Un retroscena macabro, uno dei tanti che contornano le trame camorristiche che si avvicendano nel quartiere napoletano di Ponticelli e che risale agli anni animati dalla faida tra i De Micco e le vecchie famiglie d’onore di Napoli est che confluirono in un unico cartello camorristico per perseguire un duplice intento: scalzare i Mazzarella da San Giovanni a Teduccio e i De Micco da Ponticelli.
Il cartello camorristico era costituito dai Minichini, i De Luca Bossa e i Casella di Ponticelli, “le pazzignane” del Rione De Gasperi di Ponticelli, gli Aprea di Barra e i Rinaldi di San Giovanni a Teduccio.
La faida divampò rapidamente, tra la fine del 2017 e i primi mesi del 2018, facendo registrare raid, “stese” ed azioni violente pressoché all’ordine del giorno. L’evento che diede il via alle ostilità fu il blitz che fece scattare le manette per 23 figure di spicco del clan De Micco e che concorse ad indebolire sensibilmente la cosca che fino a quel momento era riuscita a preservare il controllo dei traffici illeciti. Una leadership consacrata a suon di omicidi eccellenti, come quello della donna-boss del Rione Conocal Annunziata D’Amico e del ras del Lotto O Salvatore Solla.
Poche ore dopo il blitz che decapitò il clan, fu la “Pazzignana” Luisa De Stefano ad ufficializzare l’incipit delle ostilità, presentandosi nel garage della famiglia De Micco, adibito a “reception” del clan, per palesare la volontà di cessare di versare nelle loro casse la tangente per le piazze di spaccio gestite da lei e dai suoi familiari. Un diniego che risuonò come un perentorio atto di ribellione. Una scintilla dalla quale divampò un incendio che si è protratto per mesi, fino a quando i reduci del clan De Micco non deposero le armi riconoscendo la supremazia dei clan alleati.
Tuttavia, fino al giorno del blitz, i clan alleati si guardarono bene dal lanciare il guanto di sfida ai De Micco contestandone l’egemonia, in quanto consapevoli della forza militare e non solo del clan dei “Bodo”, questo il soprannome dei De Micco. Un nomignolo che è diventato il vero e proprio brand del clan, oltre che il simbolo distintivo della fedeltà degli affiliati che erano soliti tatuarsi sulla pelle quell’appellativo, diventato ben presto sinonimo di camorra.
Una moda, quella di tatuarsi il nomignolo del clan d’appartenenza, che prese il sopravvento nell’ambito della faida tra i “Bodo” e i “fraulella”, ovvero gli affiliati al clan D’Amico.

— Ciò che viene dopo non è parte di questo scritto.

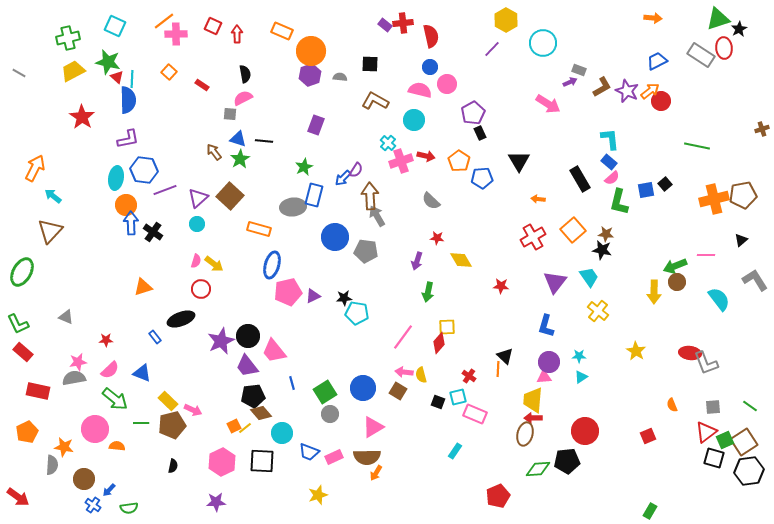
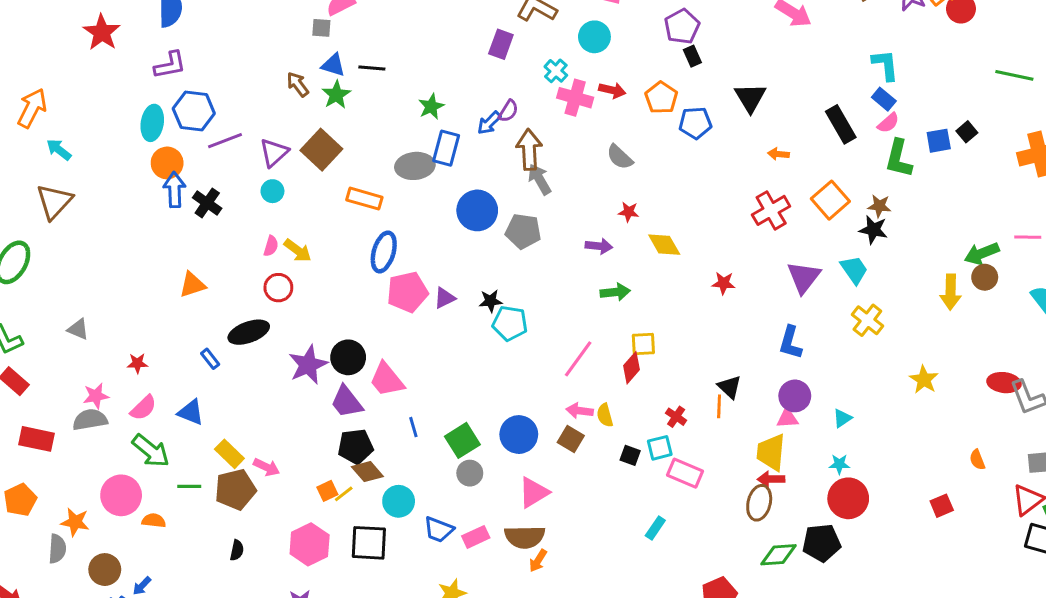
purple rectangle: (316, 125) -> (501, 44), moved
pink cross: (401, 161) -> (575, 98), turned 35
purple arrow: (417, 261) -> (599, 246), turned -102
green arrow: (428, 292) -> (615, 292), turned -108
cyan star: (579, 356) -> (839, 464), moved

Una moda dilagante tra i giovani dei rioni del quartiere che ha coinvolto anche ragazzi estranei alle dinamiche malavitose che decisero di tatuarsi comunque uno dei due nomignoli. Un battesimo d’onore necessario per dimostrare fedeltà eterna ad una cosca piuttosto che all’altra.

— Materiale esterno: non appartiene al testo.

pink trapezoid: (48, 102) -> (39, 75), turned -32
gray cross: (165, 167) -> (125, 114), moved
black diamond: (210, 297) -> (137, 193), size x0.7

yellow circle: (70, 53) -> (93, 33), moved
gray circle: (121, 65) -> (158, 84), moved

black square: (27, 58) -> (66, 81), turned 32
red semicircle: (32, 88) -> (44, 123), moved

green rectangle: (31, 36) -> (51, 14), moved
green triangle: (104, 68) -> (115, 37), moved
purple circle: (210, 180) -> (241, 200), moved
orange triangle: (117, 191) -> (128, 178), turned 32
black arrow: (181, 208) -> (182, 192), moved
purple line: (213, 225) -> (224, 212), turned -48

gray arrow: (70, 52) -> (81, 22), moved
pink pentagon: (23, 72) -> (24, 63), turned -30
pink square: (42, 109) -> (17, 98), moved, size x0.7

Consapevoli della forte carica simbolica ed ideologica ricoperta da quei tatuaggi, gli affiliati ai clan alleati chiesero agli ex De Micco passati sotto le loro direttive di compiere un gesto estremo, cancellando quel simbolo scalfito sulla pelle per suggellare la precedente affiliazione. Nel periodo in cui maturò la resa dei De Micco e le vecchie famiglie d’onore di Napoli est riuscirono a conquistare il controllo del territorio, si registrò una vera e propria migrazione di reclute, un tempo servili ai “Bodo”, ma repentinamente passate al soldo dei nuovi leader di Ponticelli.
Proprio perché i vertici dell’alleanza volevano essere sicuri di potersi fidare di affiliati capaci di un cambio di casacca così immediato, gli ordinarono la rimozione dei tatuaggi-simbolo dell’affiliazione ai “Bodo”.
Tra gli isolati fatiscenti del Rione De Gasperi si racconta che gli affiliati che disobbedirono all’ordine, non provvedendo autonomamente a rimuovere il tatuaggio, subirono una pratica brutale: gli venne bruciato con l’acido. In quegli anni destò molto scalpore il caso di una giovanissima recluta, poco più che ventenne. Il giovane fu bloccato con la forza e costretto a subire la rimozione violenta di quel segno che doveva essere cancellato, come una pena da espiare. Quel tatuaggio, per l’appunto, gli venne bruciato con l’acido.